Task instructions:
A - According to the article on PBS, why is NewsHour considered mostly privately owned? Answer in one to three sentences.
B - Print the part of the article on PBS starting at "NewsHour viewers were" and ending at "House and Congress.".

Text passage:
========================================================================
PBS Just as Corporate, White, Male and Republican as Commercial TV
by Lauren Kelley
There’s not much public about public television these days.
According to a multi-part report in the latest issue of Extra! magazine, published by media watchdog group FAIR (Fairness & Accuracy in Reporting), PBS is not the indie alternative to corporate-owned television it once was. In fact, in many ways, PBS now is corporate-owned television. At the same time, many PBS shows’ guest lists are woefully non-diverse.
It’s not exactly news that PBS is suckling at the corporate teat (we wrote about that a whole decade ago). But the FAIR exposé sheds light on some new and disturbing findings:
NewsHour, the network’s signature show, is mostly privately owned, despite being known as “public TV’s nightly newscast”; since 1994, the for-profit conglomerate Liberty Media has held a controlling stake in the show. Likewise, the Nightly Business Report was sold to a private company earlier this year, and details of the sale by public station WPBT are still largely unknown to the, um, public.
NewsHour viewers were five times as likely to see corporate representatives than guests from “public interest groups who might counterweigh such moneyed interests – labor, consumer and environmental organizations.” Although Democrats outnumbered Republicans as guests on the show by nearly 2-to-1, Republicans were featured more prominently than Democrats (3-to-2) in the longer-format, live segments. An earlier study showed that Republicans were featured more than Democrats overall when the GOP controlled the White House and Congress.
========================================================================
Given data:
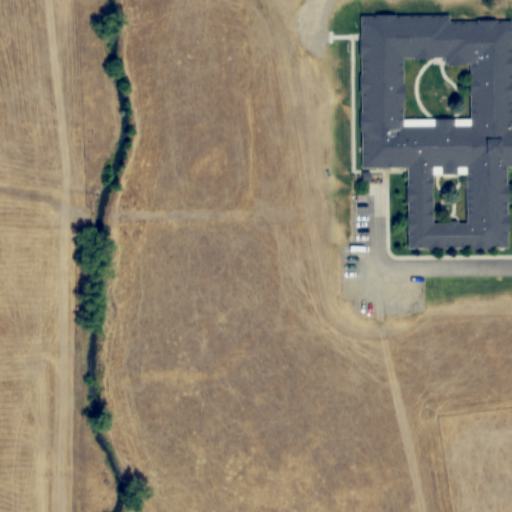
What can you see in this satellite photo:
building: (441, 123)
crop: (256, 256)
road: (411, 267)
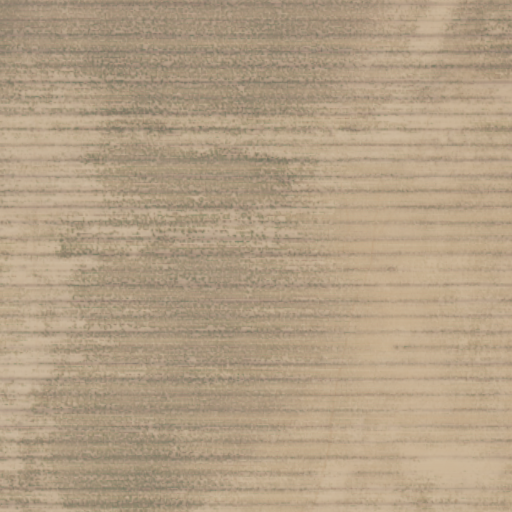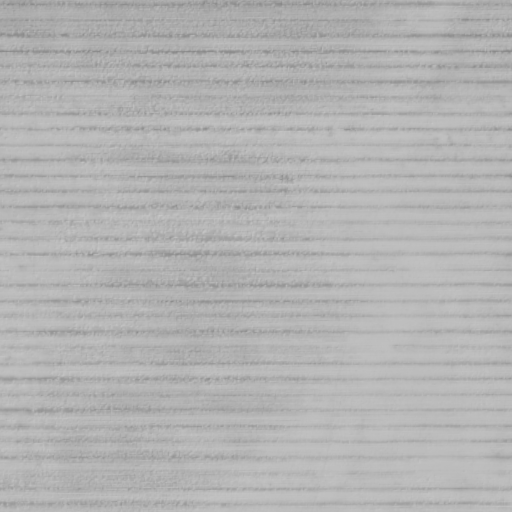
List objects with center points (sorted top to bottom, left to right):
crop: (256, 256)
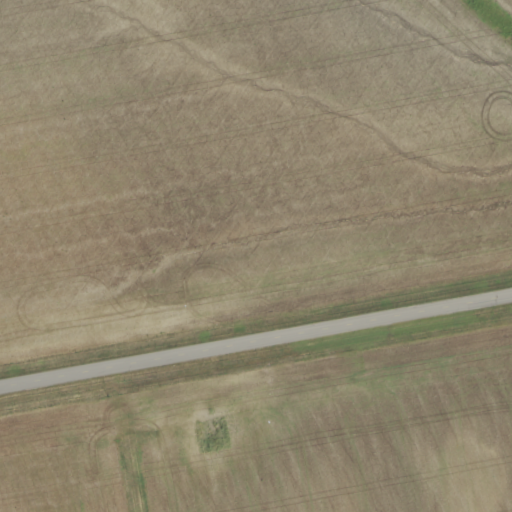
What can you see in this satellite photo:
road: (256, 340)
road: (122, 440)
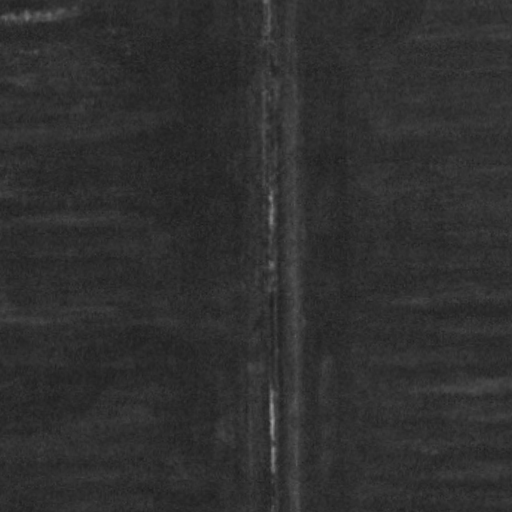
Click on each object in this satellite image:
crop: (395, 255)
crop: (139, 256)
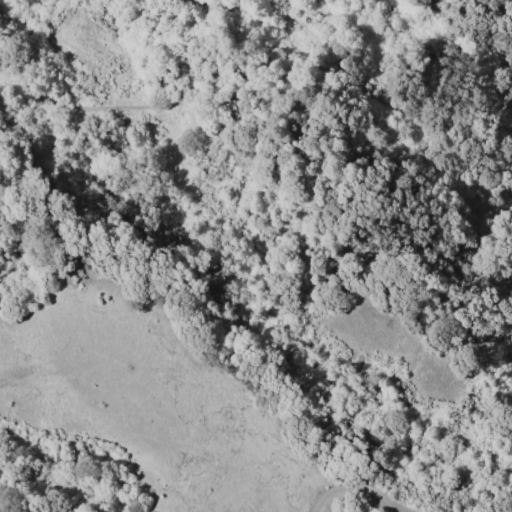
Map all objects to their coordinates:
road: (270, 55)
road: (355, 496)
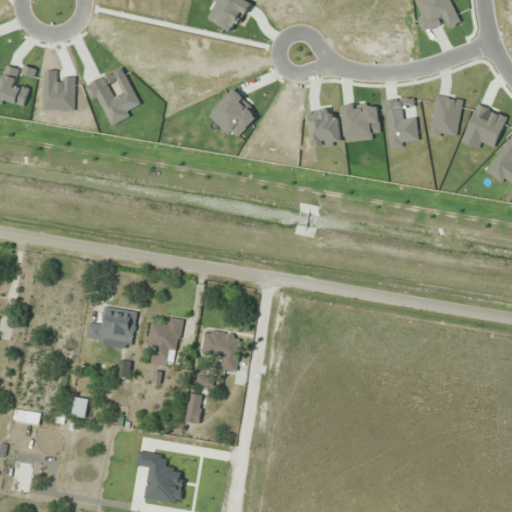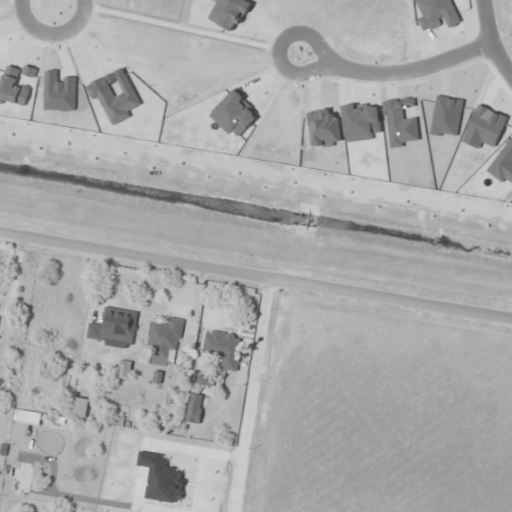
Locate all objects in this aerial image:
road: (183, 28)
road: (53, 32)
road: (489, 41)
road: (281, 47)
road: (411, 70)
road: (256, 271)
building: (115, 326)
building: (165, 338)
building: (223, 347)
building: (81, 407)
building: (195, 407)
========================================================================
Solutions to each task:
A - Since 1994, the for-profit conglomerate Liberty Media has held a controlling stake in NewsHour. That makes the show mostly privately owned even though it is known as "public TV's nightly newscast."

B -
NewsHour viewers were five times as likely to see corporate representatives than guests from “public interest groups who might counterweigh such moneyed interests – labor, consumer and environmental organizations.” Although Democrats outnumbered Republicans as guests on the show by nearly 2-to-1, Republicans were featured more prominently than Democrats (3-to-2) in the longer-format, live segments. An earlier study showed that Republicans were featured more than Democrats overall when the GOP controlled the White House and Congress.